What you will do: Print each of the lines below word for word, leaving out the pictures.

Input records:
- Opening Delimiter -
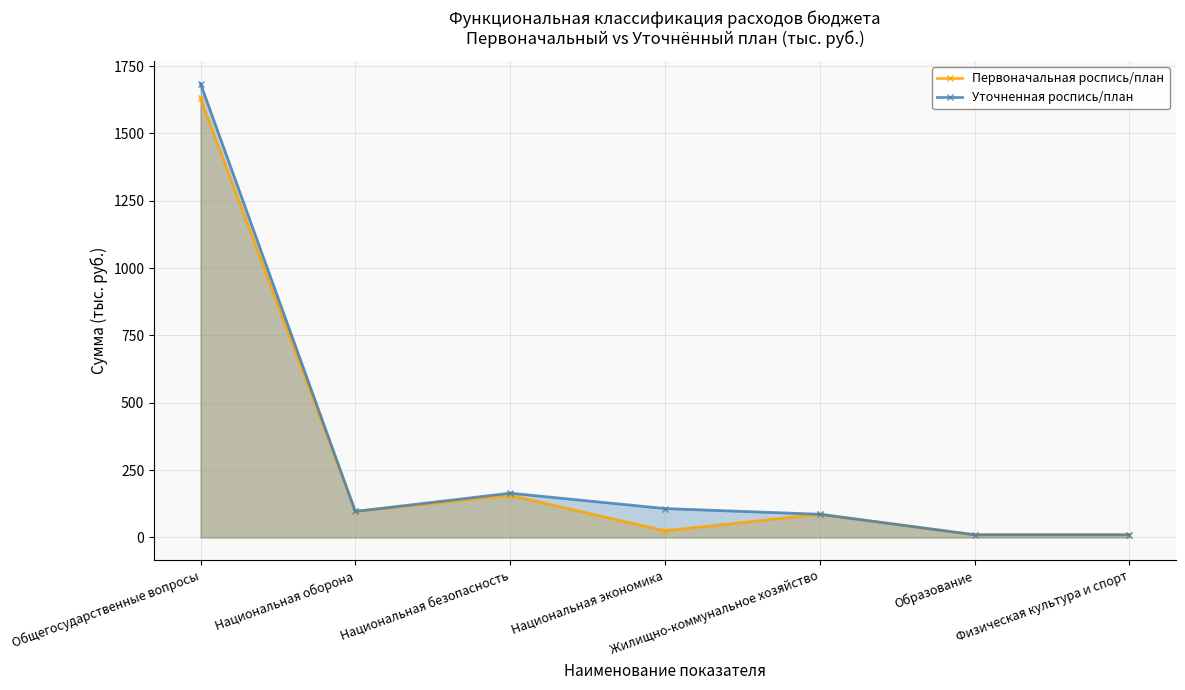

True or false: Уточненная роспись/план has a value of 51.4 at Жилищно-коммунальное хозяйство.

False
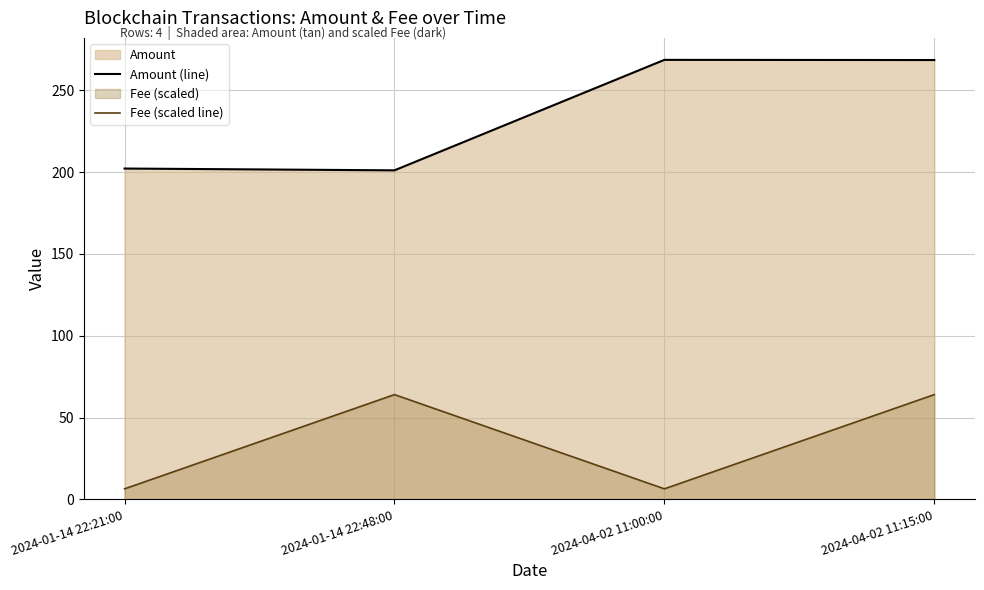

What is the difference between the second highest and minimum values in the Amount (line) series?

67.4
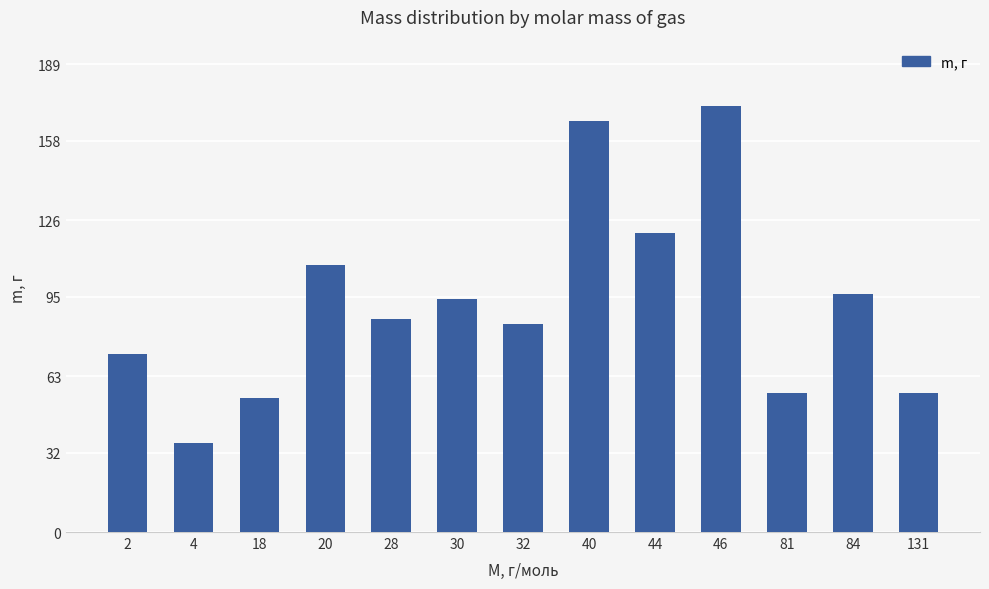

Is it true that the value at 81 is 19?

False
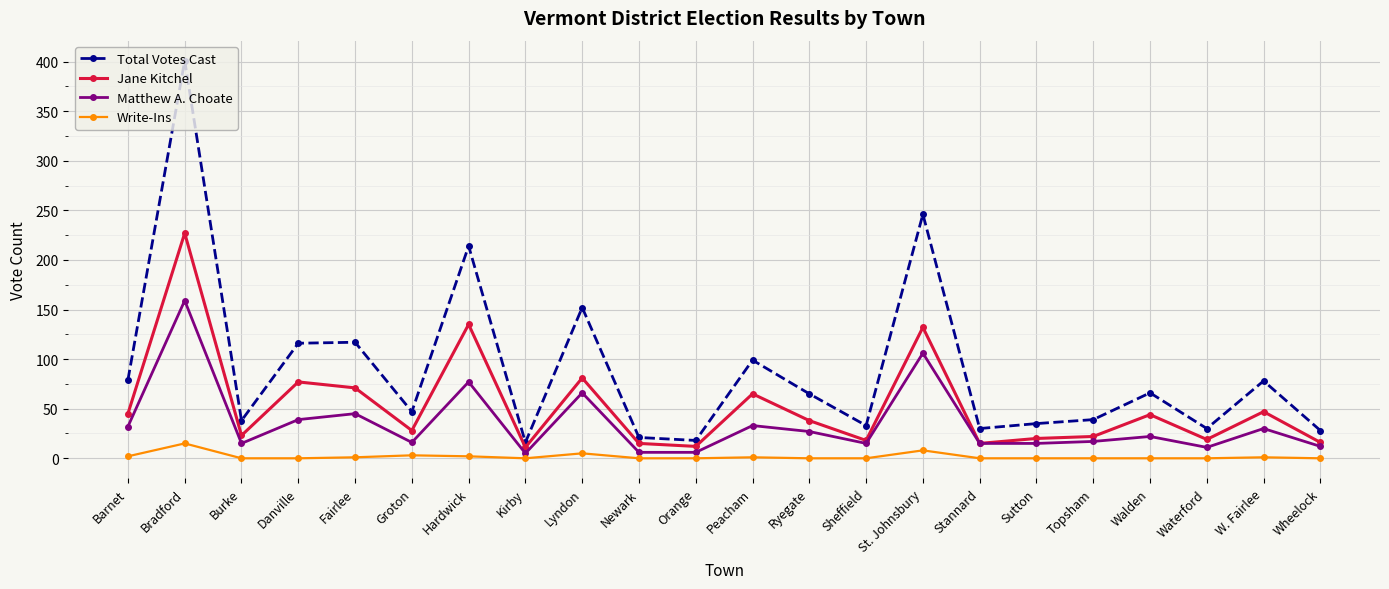

Is this an area chart (filled region under the line)?

No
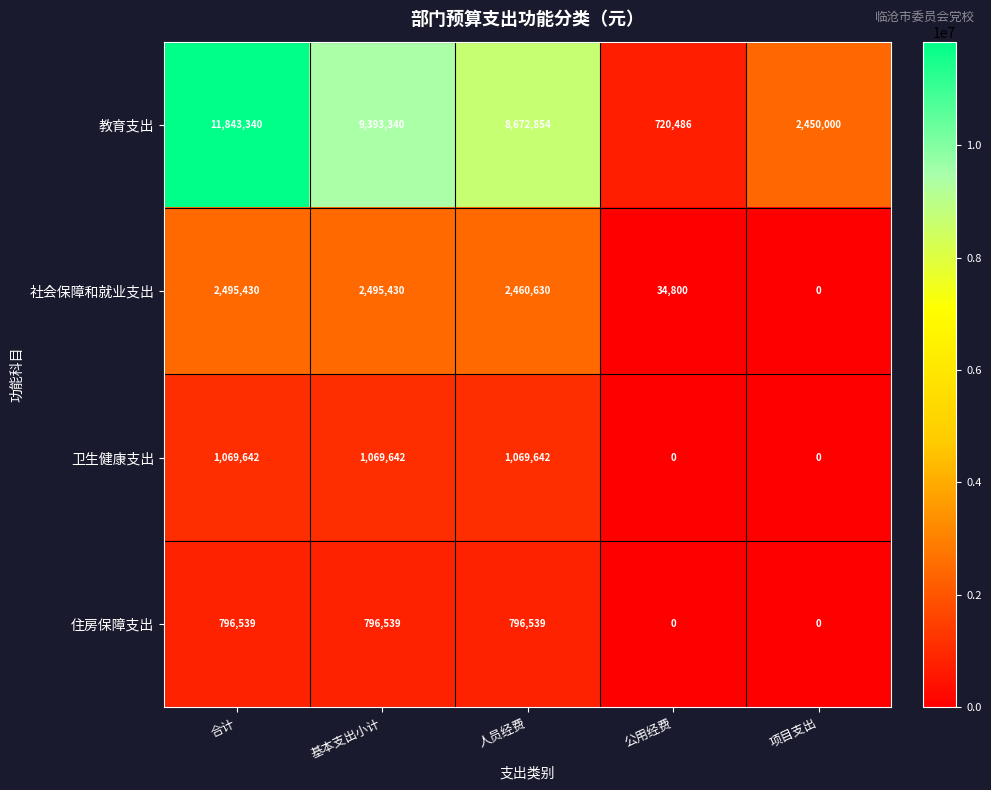

Which series has the largest total across all categories?

教育支出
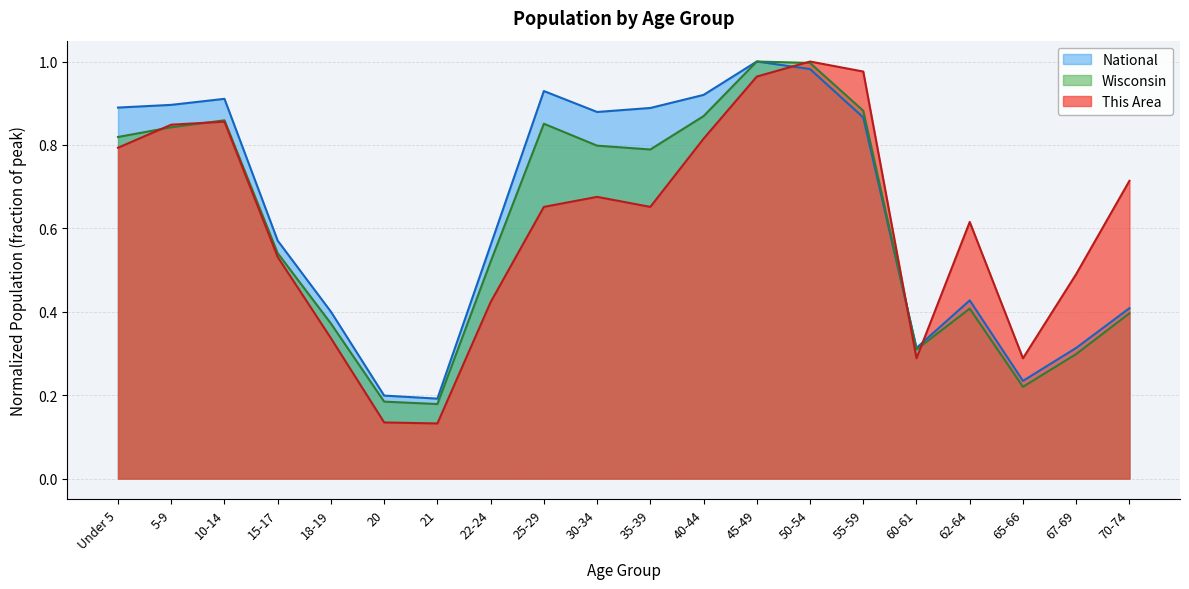

Is the value of Wisconsin at 65-66 greater than the value of This Area at 60-61?

No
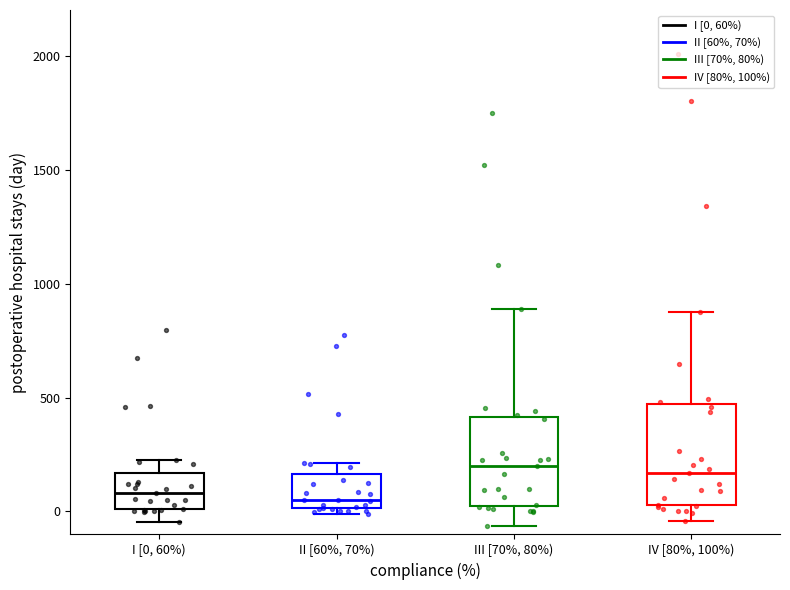

Reading left to right, read every box against the y-axis: the position of its median line, the range the box covers, and the ends of its whiskers. The values are not printed on the chart, so give them approximately, as read against the axis.

I [0, 60%): median 100, box 0 to 150, whiskers -50 to 250
II [60%, 70%): median 50, box 0 to 150, whiskers 0 (just below the box's lower edge) to 200
III [70%, 80%): median 200, box 0 to 400, whiskers -50 to 900
IV [80%, 100%): median 150, box 50 to 450, whiskers -50 to 900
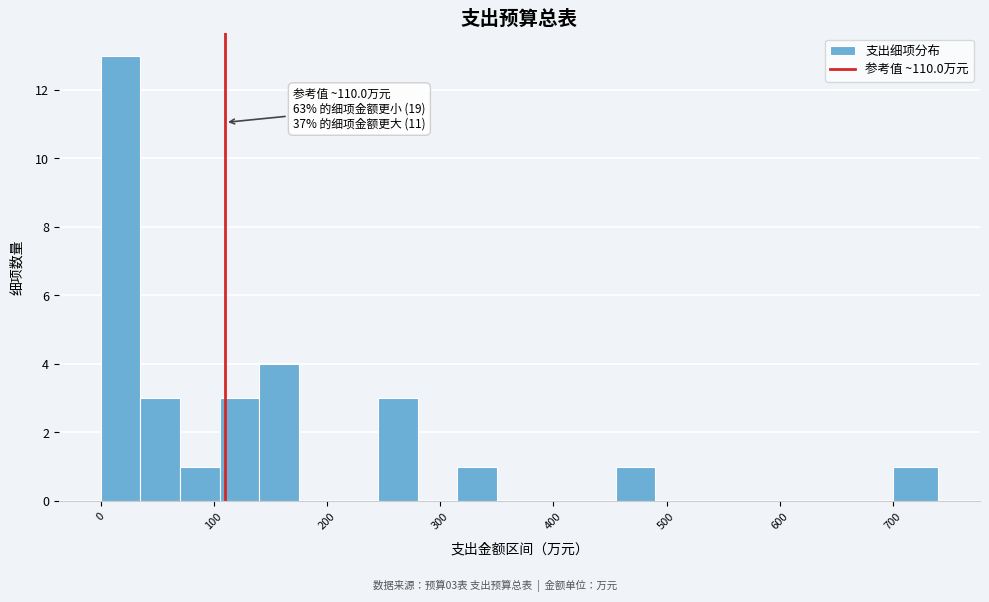

Read against the x-axis, roughly where is the centre of the tallest bar?

20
- Closing Delimiter -
Answer to this problem:
True or false: Уточненная роспись/план has a value of 51.4 at Жилищно-коммунальное хозяйство.

False

What is the difference between the second highest and minimum values in the Amount (line) series?

67.4

Is it true that the value at 81 is 19?

False

Is this an area chart (filled region under the line)?

No

Which series has the largest total across all categories?

教育支出

Is the value of Wisconsin at 65-66 greater than the value of This Area at 60-61?

No

Reading left to right, read every box against the y-axis: the position of its median line, the range the box covers, and the ends of its whiskers. The values are not printed on the chart, so give them approximately, as read against the axis.

I [0, 60%): median 100, box 0 to 150, whiskers -50 to 250
II [60%, 70%): median 50, box 0 to 150, whiskers 0 (just below the box's lower edge) to 200
III [70%, 80%): median 200, box 0 to 400, whiskers -50 to 900
IV [80%, 100%): median 150, box 50 to 450, whiskers -50 to 900

Read against the x-axis, roughly where is the centre of the tallest bar?

20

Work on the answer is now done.